# Help wanted with e240 Merc



## hottrout (May 2, 2007)

Is there anyone in Craigavon or outside area that would be interested in helping me PC the paintwork on an E240 merc.

I (like many) am seriously considering the purchase of a PC but before I do I really wanted to see one in action and to see its effects.

The E240 is three years old and had Obsidian Black Paint. In general the paintwork is very good but there are some swirls, scratches and other light scratches and marks that I can not removed by hand.

I would love to get that magic mirror finish on the merc and would be willing to do all the donkey work if someone wanted to bring and demo their PC skills. I will pay for any consumable materals used including beer.

If there are any real costs involved it is probably just better for me to buy a PC and once confident then do it myself and to be honest im still thinking of doing this anyway.


----------



## Gaz VW (Aug 1, 2006)

Where exactly are you in Craigavon? I'm from Aghagallon and Moddie off here is from Derrymacash - both very close to Craigavon lol. I'd be up for demo-ing PC work no problem, and I'm sure he would too - especially if there's alcohol being offered lol


----------



## hottrout (May 2, 2007)

Im actually from Loughall but I work in Craigavon. Im happy to travel to whereever you guys would want to do this.

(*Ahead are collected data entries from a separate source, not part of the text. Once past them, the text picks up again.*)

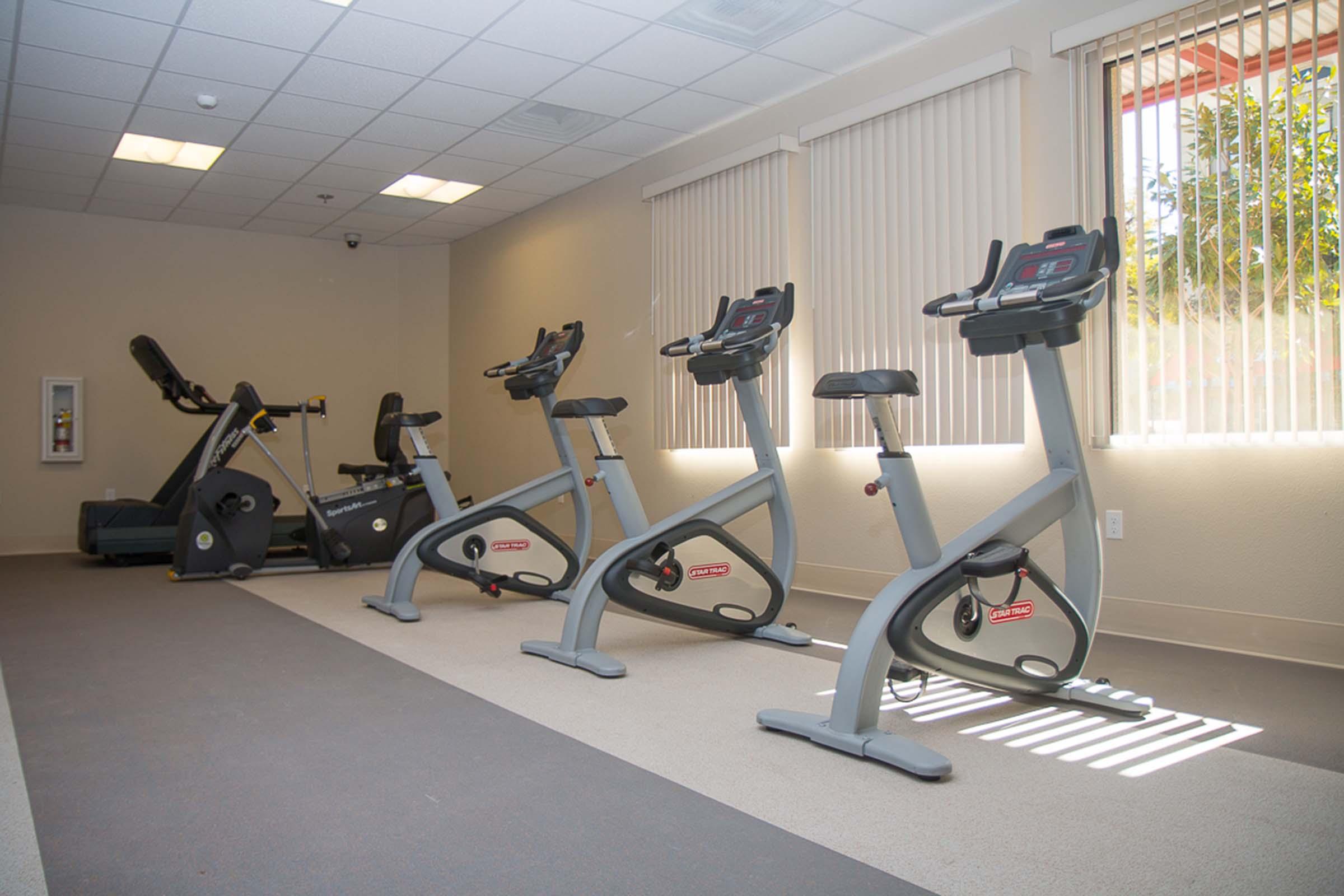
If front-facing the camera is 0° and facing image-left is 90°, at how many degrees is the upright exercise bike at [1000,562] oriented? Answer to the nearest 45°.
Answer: approximately 225°

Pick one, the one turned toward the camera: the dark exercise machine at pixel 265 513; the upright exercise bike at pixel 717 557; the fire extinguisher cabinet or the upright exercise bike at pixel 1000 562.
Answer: the fire extinguisher cabinet

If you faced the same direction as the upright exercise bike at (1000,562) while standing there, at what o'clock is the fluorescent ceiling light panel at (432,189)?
The fluorescent ceiling light panel is roughly at 9 o'clock from the upright exercise bike.

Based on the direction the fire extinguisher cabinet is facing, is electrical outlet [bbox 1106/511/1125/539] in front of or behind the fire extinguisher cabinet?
in front

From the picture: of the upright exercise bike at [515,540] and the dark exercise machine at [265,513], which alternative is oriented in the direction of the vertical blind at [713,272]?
the upright exercise bike

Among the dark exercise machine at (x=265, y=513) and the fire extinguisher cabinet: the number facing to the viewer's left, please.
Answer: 1

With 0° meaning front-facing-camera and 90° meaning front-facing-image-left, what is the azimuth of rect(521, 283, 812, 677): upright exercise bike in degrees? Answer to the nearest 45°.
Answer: approximately 225°

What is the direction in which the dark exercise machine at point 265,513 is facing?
to the viewer's left

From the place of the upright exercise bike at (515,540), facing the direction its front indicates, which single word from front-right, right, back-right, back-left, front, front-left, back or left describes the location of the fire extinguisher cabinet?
left

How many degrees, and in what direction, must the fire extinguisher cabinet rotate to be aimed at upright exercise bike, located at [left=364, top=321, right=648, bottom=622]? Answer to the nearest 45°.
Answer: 0° — it already faces it

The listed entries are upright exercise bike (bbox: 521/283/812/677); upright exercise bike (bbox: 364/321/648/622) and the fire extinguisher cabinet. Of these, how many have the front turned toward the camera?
1

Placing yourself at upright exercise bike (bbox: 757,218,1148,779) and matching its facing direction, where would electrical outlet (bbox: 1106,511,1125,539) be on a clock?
The electrical outlet is roughly at 11 o'clock from the upright exercise bike.

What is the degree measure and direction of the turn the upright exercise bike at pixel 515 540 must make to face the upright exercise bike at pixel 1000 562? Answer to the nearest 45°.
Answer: approximately 90° to its right

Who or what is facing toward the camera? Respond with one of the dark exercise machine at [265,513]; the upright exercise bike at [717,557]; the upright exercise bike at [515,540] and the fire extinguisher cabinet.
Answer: the fire extinguisher cabinet

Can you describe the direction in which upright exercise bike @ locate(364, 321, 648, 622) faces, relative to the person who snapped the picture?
facing away from the viewer and to the right of the viewer

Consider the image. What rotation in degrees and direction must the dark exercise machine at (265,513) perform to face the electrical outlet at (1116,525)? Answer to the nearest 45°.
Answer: approximately 135° to its left

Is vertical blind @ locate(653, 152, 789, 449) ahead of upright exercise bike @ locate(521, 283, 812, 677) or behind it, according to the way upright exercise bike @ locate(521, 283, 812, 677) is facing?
ahead
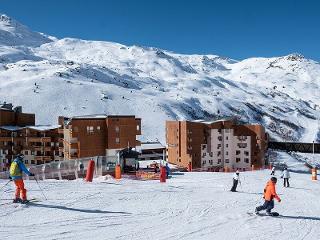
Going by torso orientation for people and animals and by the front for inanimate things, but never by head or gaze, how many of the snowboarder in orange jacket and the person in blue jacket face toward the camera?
0

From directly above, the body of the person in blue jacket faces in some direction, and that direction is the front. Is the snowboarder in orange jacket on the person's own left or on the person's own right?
on the person's own right
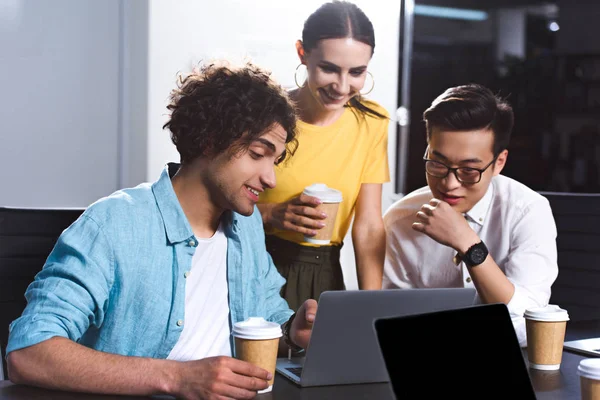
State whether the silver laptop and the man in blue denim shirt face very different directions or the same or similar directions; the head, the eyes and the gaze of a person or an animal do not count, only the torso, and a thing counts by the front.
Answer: very different directions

The merc is large enough so would take some time.

Tell me what you need me to pay/bring and I will happly arrange to meet. Part of the reason for watching someone work on a car is to fully figure out what all I will need to purchase myself.

Thanks for the offer


----------



## Ronnie (Nov 15, 2006)

You don't happen to have a trout* number on your Alfa by any chance?!


----------



## hottrout (May 2, 2007)

Might do , whos asking


----------



## Ronnie (Nov 15, 2006)

No I just saw you yesterday morning thats all.


----------



## hottrout (May 2, 2007)

Quite possible I be on the road a lot


----------



## Ronnie (Nov 15, 2006)

I will wave next time... Very nice Alfa I must say!


----------